(AD)
Você
já viu que riqueza é um "velho"? Velho é um livro que fala. Isso, meu
avô materno era isso: um livro que falava. Ele era cheio de contos.
Esse
velho sempre foi um menino, mas poderia notavelmente ser identificado
como passarinho, e podia voar perfeitamente com a única asa que possuiá,
já que a outra uma granada levou. Que beleza carregava aquele homem e
vice-versa.
Dia
feliz era o do passear com ele, íamos a pé, porque os cavalos não
estavam na "moda" mais nas cidades, mesmo na minha, interiorana de
poucos habitantes, além do mais não havia necessidade de carro.
Havia
um tempinho tinham deixado os cavalos em paz, coisa essa que agradava
muito meu avô por ser assim tão livre e enxergar liberdade em todas as
criaturas de Deus. Tão simples, tão da terra, tão precioso! Meu avô
tinha cheiro de café - plantado pelas suas próprias mãos de homem
trabalhador. Trabalh-a-dor. Sim, ele fazia isso com uma sabedoria de
grego.
Hoje
eu sei, não reparava quando criança, que meu avô sabia dar flor em
troca dos espinhos. Inacreditável existir gente assim, ainda mais pra
quem acostumou com a velocidade e o individualismo das cidades grandes.

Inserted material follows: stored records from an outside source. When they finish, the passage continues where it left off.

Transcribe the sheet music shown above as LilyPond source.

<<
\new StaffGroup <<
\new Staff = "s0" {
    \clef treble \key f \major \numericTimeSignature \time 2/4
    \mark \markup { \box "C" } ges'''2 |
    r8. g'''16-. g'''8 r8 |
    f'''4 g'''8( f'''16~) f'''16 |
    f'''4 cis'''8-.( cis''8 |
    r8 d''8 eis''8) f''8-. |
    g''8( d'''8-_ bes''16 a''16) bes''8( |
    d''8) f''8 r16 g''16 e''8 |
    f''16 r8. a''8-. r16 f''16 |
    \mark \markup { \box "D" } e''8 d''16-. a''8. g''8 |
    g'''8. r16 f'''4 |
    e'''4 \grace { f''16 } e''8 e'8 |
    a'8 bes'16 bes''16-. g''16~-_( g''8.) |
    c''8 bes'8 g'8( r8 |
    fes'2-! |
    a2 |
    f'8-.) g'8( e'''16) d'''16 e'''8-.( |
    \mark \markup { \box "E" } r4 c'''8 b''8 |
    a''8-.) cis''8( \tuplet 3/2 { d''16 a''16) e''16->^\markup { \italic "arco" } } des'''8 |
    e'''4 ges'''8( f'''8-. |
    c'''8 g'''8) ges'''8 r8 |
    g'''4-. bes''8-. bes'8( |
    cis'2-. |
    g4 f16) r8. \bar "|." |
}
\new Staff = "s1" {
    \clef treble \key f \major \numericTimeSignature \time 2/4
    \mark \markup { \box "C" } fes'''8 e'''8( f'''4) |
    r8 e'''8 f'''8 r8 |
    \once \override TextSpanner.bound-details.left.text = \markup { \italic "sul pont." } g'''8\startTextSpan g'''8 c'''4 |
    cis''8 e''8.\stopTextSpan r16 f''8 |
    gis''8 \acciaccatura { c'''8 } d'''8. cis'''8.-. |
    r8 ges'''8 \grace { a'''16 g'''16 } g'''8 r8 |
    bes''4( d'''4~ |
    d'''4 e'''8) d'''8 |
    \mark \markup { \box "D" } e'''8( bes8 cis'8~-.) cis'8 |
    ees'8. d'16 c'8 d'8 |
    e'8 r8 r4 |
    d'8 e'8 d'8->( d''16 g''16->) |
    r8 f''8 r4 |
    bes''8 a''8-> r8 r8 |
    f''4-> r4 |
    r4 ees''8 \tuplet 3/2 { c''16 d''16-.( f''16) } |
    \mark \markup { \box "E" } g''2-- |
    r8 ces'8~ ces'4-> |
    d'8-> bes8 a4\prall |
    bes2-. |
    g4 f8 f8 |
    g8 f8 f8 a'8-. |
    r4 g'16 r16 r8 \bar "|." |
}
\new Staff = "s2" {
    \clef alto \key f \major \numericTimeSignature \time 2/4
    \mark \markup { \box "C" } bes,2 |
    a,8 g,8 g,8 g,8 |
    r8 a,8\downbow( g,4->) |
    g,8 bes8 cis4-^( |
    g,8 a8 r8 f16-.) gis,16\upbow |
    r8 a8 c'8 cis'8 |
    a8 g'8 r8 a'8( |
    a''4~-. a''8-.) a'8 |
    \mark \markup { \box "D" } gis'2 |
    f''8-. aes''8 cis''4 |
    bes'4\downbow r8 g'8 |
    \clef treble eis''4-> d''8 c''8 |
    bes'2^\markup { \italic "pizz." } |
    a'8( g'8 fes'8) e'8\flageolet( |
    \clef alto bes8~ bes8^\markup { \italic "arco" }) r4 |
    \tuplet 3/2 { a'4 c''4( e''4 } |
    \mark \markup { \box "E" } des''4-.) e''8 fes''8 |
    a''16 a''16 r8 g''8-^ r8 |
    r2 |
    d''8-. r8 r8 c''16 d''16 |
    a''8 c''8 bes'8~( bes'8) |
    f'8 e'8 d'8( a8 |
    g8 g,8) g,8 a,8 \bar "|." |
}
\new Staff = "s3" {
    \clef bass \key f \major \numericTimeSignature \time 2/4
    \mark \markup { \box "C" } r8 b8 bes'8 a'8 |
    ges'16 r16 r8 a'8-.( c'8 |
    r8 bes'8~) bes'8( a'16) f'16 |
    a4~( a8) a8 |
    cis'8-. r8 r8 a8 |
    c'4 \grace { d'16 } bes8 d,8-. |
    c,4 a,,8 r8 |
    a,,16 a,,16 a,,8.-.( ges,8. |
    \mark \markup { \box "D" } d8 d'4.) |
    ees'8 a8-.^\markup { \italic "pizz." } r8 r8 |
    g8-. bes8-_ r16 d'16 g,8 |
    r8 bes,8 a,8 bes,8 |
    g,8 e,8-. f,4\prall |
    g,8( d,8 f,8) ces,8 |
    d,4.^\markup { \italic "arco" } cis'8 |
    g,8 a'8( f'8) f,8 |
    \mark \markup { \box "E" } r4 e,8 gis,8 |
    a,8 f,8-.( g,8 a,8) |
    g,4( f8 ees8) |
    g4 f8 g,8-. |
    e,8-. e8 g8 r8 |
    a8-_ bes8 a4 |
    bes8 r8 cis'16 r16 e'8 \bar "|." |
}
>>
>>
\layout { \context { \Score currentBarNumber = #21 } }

Mas ele existiu e marcou minha vida.
Lembro
que antigamente na minha cidade ás vezes faltava luz. Era um terror pra
mim e meus primos porque de costume as tias matracas inventavam
monstros da escuridão. então, ele juntava nós todos e contava histórias.
Não eram histórias de bicho papão, mas de heróis, aqueles que
despertavam em nós personagens que poderíamos ser, e a vida ficava tão
cheia de vontade de viver. De repente o escuro passava e eu podia
perceber que uma luz me iluminava no céu. Ele me trazia luas.
Emily
Dickinson disse uma vez que "para fazer uma campina é preciso um trevo e
uma abelha. Um trevo, uma abelha e fantasia, mas faltando abelhas,
basta a fantasia" Era assim que aqueles olhos chumbados da liga metálica
que lhe explodiu nas mãos viam o mundo. Nunca vi o olhar dele ficar
cinza, nem a esperança virou fumaça. Nunca exigiu retalhações do
governo, nem fazia do braço que não tinha uma bandeira vitimada. Fazia
do seu terror uma história de ninar.
Hoje
sinto falta das suas visitas que corriam para me ver crescer. Hoje
sinto falta da lua que ele acendia quando o meu céu escurecia.
Foi
embora como o pássaro que era, suave, sem estardalhaços, cantando,
deixando paz, digno de toda doçura que deixou de semente para os netos.
E
sai das falas risonhas para ser transformado em livro, em história de
ninar para outros ouvidos pequenos, e pode ser sentido o seu abraço de
um braço só, de um amor que pode suportar bombas e florescer rosas.